I’ve been thinking a lot about inflation, banks and China. After reading “France, Gold and the Great Depression”, I was wondering how the western world’s “secular stagnation” could be related to China’s rise. Before the Great Depression, France and the rest of the developed world had opposite problems. France had just gone through a strong inflation, and didn’t want more. The rest of the world was dealing with deflation. By sterilizing gold inflows, the Banque de France essentially forced the rest of the world to deflate down to French prices with disastrous consequences for credit.
See related articles:
- Is more inflation just around the corner? What bank balance sheets say
- The Tremendous Value In Chinese Banks (If You Can Stomach The Risk)
In a sense, the same has been true during the last 10 years. China has been dealing with inflationary pressures while Japan, Europe and the United States have had the opposite. Lower interest rates have chased lower and lower inflation. To deal with this problem, China has accumulated huge reserves of US dollars rather than let the exchange rate take care of ‘inflationary’ pressure, essentially treating dollars like gold. Chinese prices have adjusted upwards to some extent, but American working class wages have adjusted downwards towards Chinese levels as well.
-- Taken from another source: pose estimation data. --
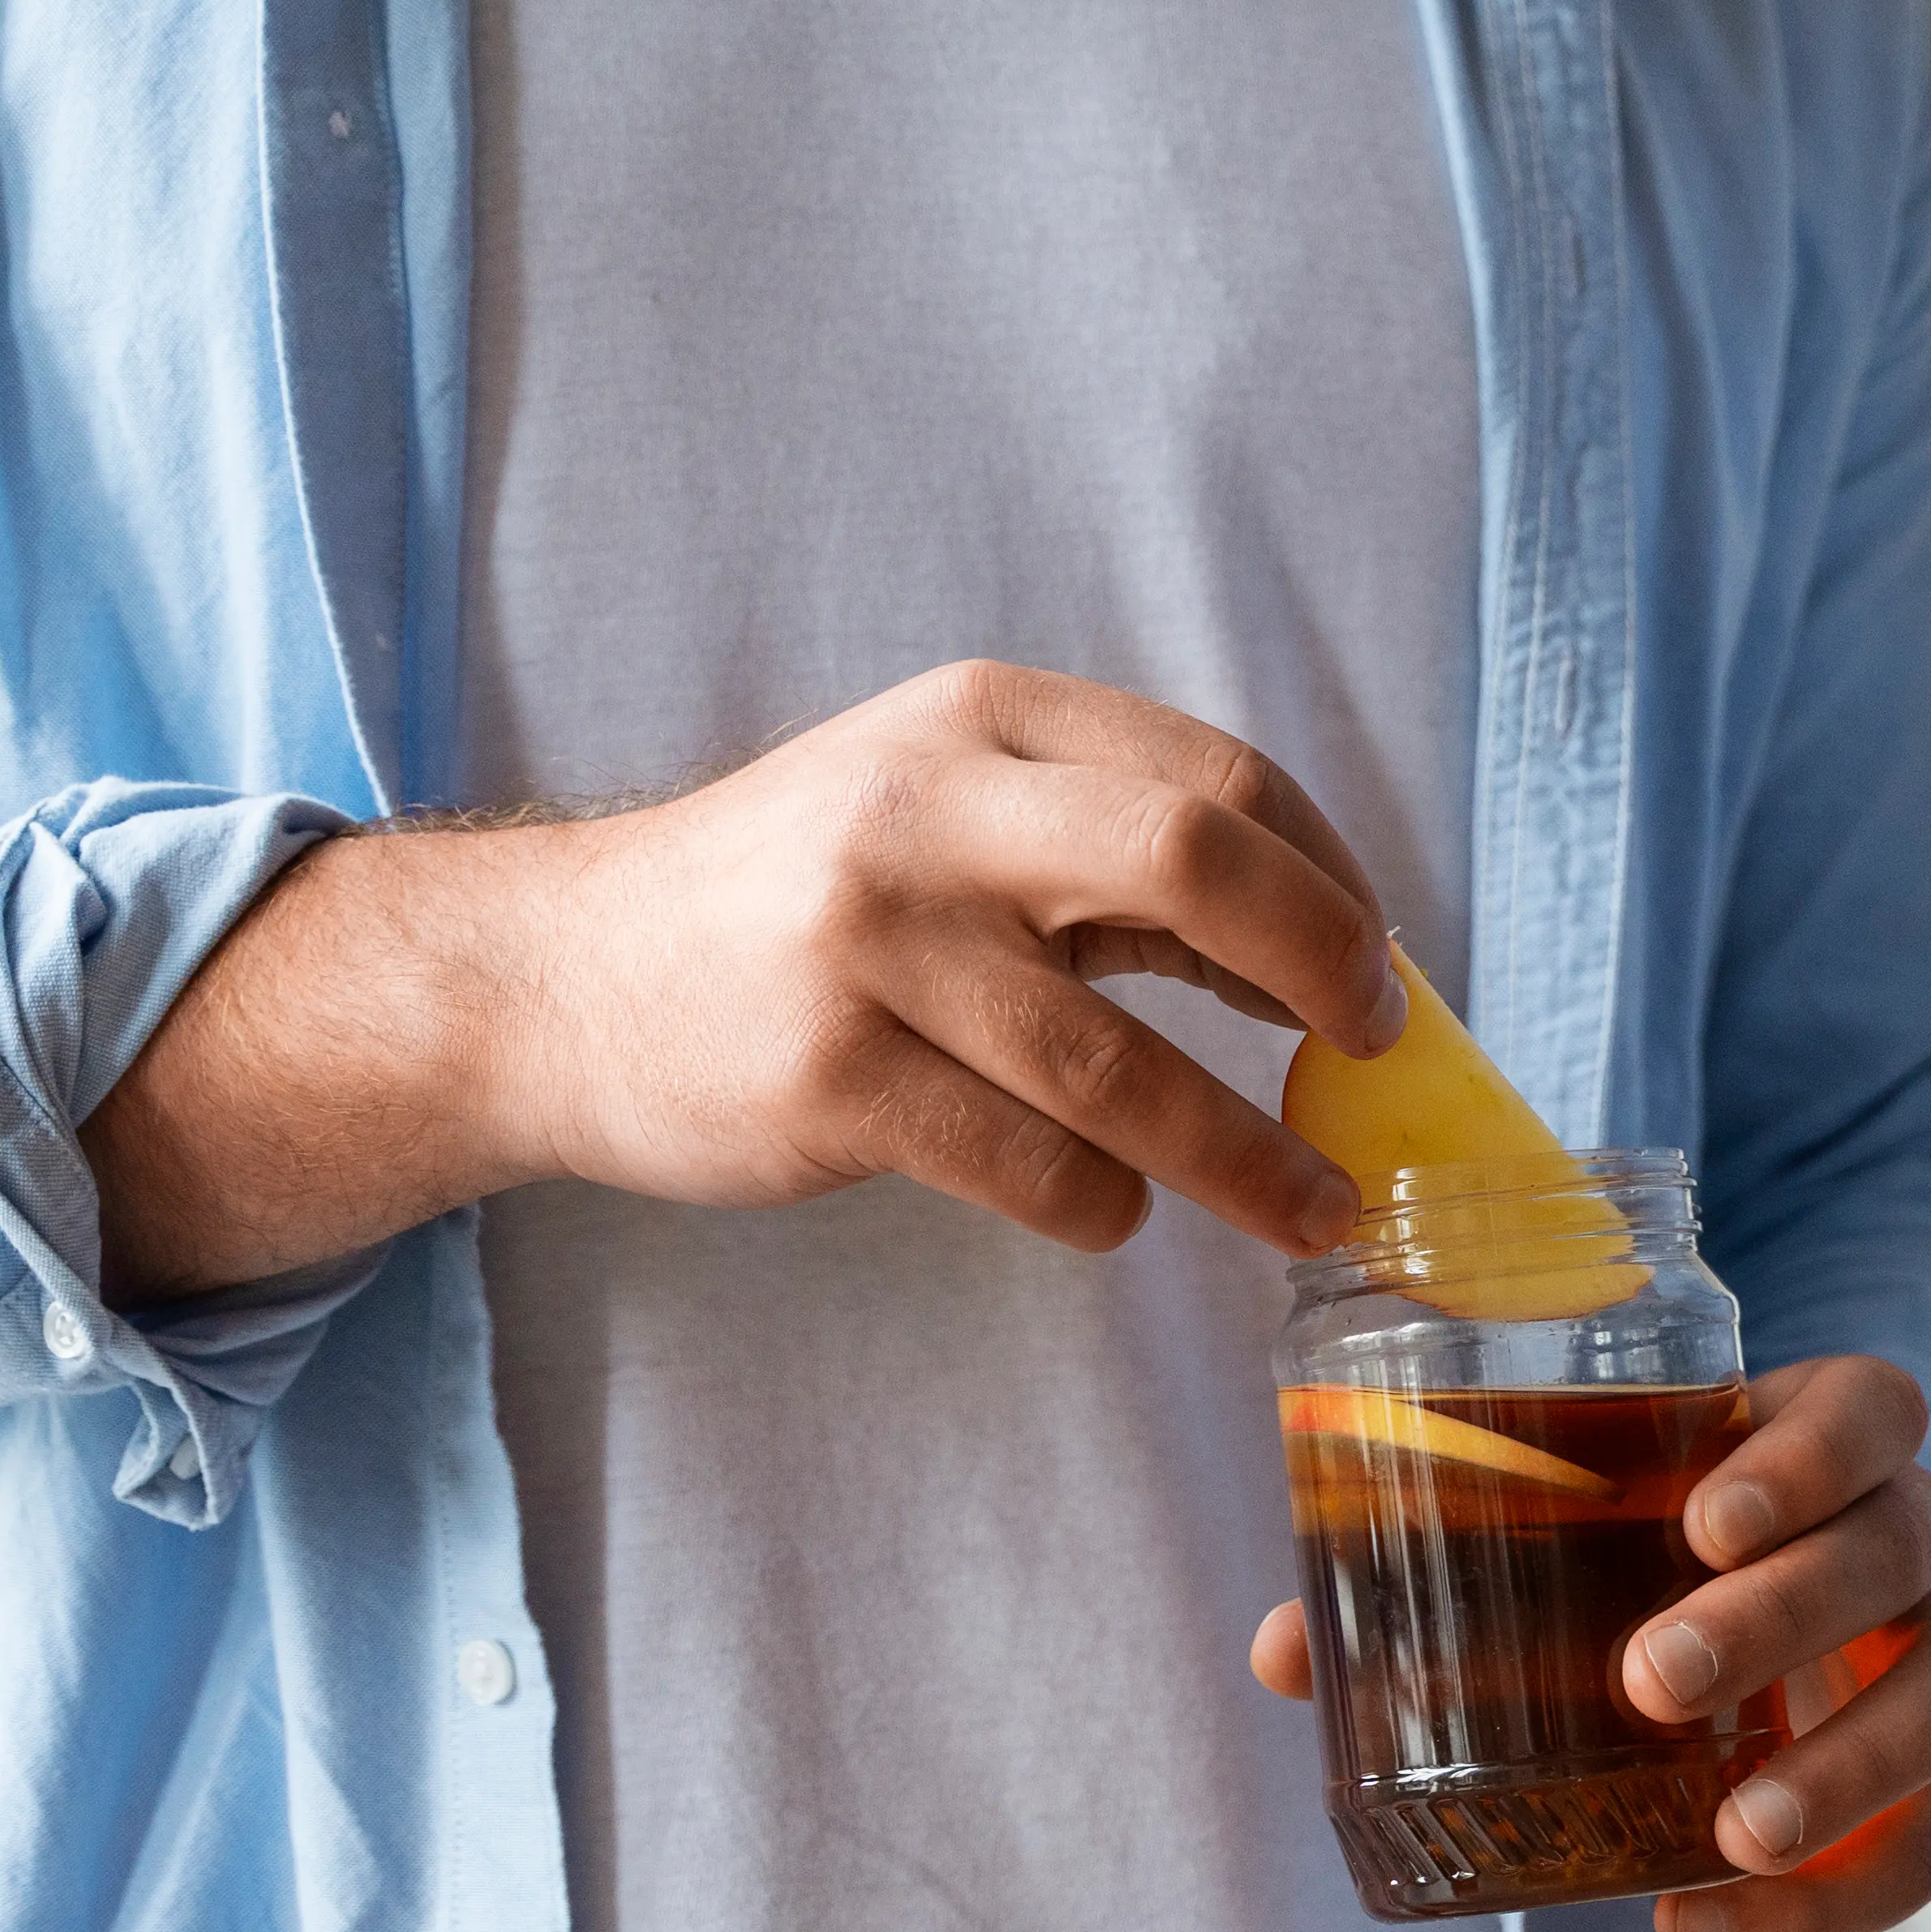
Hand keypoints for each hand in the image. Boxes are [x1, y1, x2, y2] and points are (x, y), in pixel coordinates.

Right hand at [89, 659, 1408, 1298]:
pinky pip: (1033, 1166)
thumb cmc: (795, 904)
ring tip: (1314, 1208)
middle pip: (1194, 863)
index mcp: (980, 722)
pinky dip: (1104, 1204)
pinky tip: (1114, 1209)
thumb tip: (1318, 952)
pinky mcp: (832, 1081)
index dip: (1332, 884)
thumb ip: (1111, 856)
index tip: (1375, 974)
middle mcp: (928, 812)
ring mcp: (873, 947)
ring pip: (1123, 1065)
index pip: (1220, 780)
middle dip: (1323, 968)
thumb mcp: (942, 814)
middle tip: (1372, 1055)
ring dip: (1249, 1155)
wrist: (555, 978)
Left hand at [1249, 1357, 1930, 1931]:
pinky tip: (1707, 1923)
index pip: (1873, 1408)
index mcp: (1831, 1441)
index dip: (1808, 1454)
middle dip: (1781, 1615)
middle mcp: (1916, 1532)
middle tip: (1651, 1682)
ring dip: (1852, 1766)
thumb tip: (1276, 1652)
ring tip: (1732, 1837)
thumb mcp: (1588, 1541)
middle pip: (1896, 1545)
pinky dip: (1836, 1899)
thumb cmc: (1666, 1567)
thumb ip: (1450, 1573)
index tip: (1701, 1520)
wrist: (1809, 1638)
What has been great for consumers has hurt those without the skills to compete against the Chinese millions joining the global economy. The Federal Reserve has tried to keep aggregate demand stable, but faces calls to tighten whenever some class of assets bubbles upward (internet stocks in the 1990’s, houses in the 2000’s, the whole stock market now). The addition of millions of low-cost workers into the global supply chain means lower prices. This helps consumers. But it also means lower expectations of prices and wages, which helps companies, but hurts prices and debtors.
The Federal Reserve chasing interest rates lower to keep demand stable has meant asset prices keep soaring in different places. So the chain of causation runs from China lowering prices –> US wages adjusting to new competition –> low interest rates raising asset prices. You’re willing to buy more stocks (savings pay nothing) and take out more debt (servicing doesn’t cost as much).
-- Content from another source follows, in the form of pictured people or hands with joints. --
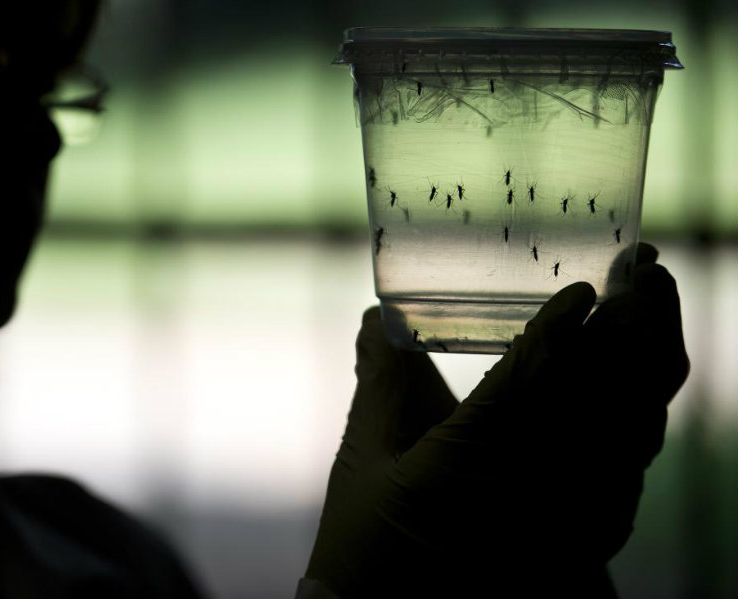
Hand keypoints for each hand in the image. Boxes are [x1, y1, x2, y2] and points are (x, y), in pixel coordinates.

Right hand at [305, 243, 687, 596]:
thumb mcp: (368, 460)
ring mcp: (565, 521)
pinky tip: (641, 388)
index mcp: (467, 463)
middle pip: (605, 394)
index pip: (531, 379)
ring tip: (653, 312)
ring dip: (650, 363)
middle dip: (634, 325)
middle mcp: (530, 489)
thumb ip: (380, 382)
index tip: (584, 287)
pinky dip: (643, 419)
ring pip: (632, 429)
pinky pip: (631, 470)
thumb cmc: (367, 545)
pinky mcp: (582, 542)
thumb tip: (373, 318)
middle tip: (645, 274)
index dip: (562, 327)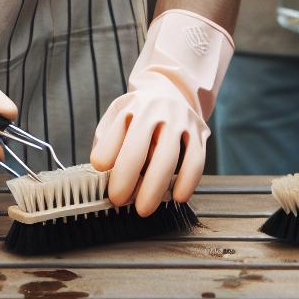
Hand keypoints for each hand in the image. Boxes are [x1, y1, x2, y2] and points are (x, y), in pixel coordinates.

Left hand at [90, 10, 232, 215]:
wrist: (172, 89)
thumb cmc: (139, 112)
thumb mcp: (118, 115)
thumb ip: (107, 139)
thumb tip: (101, 171)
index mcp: (132, 106)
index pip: (114, 133)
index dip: (105, 156)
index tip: (99, 172)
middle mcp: (156, 111)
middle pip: (138, 147)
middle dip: (126, 178)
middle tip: (117, 201)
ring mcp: (180, 121)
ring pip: (168, 157)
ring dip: (155, 187)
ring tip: (144, 209)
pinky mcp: (199, 132)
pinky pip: (196, 160)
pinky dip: (188, 181)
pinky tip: (178, 197)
Inflation is starting to look like a balloon animal. The Federal Reserve blows one balloon to raise wages, but instead raises housing prices or stock market indices. With so much new capacity, it seems like the Fed is powerless to raise inflation where its needed.
In the 1920’s we fetish-ized gold. Today we fetish-ize cash. The Fed and ECB and Bank of Japan have been so good at keeping inflation at 2%, we have greater and greater incentive to horde cash because we don’t expect its value to inflate away. So now when the Fed pumps more money into the economy, it shows up as investments in assets rather than increases in wages. Too many dollars chasing too few assets, but not chasing wages because its so cheap to make stuff.
In the end, it seems like there are two choices for this economy: either the Fed will lay off rate increases until wages inflate to reach asset prices, or the Fed will increase rates too soon and asset prices will fall (once again) back to wage rates. When markets expect the former, they react with joy. But when they fear the latter, they become rightfully very afraid.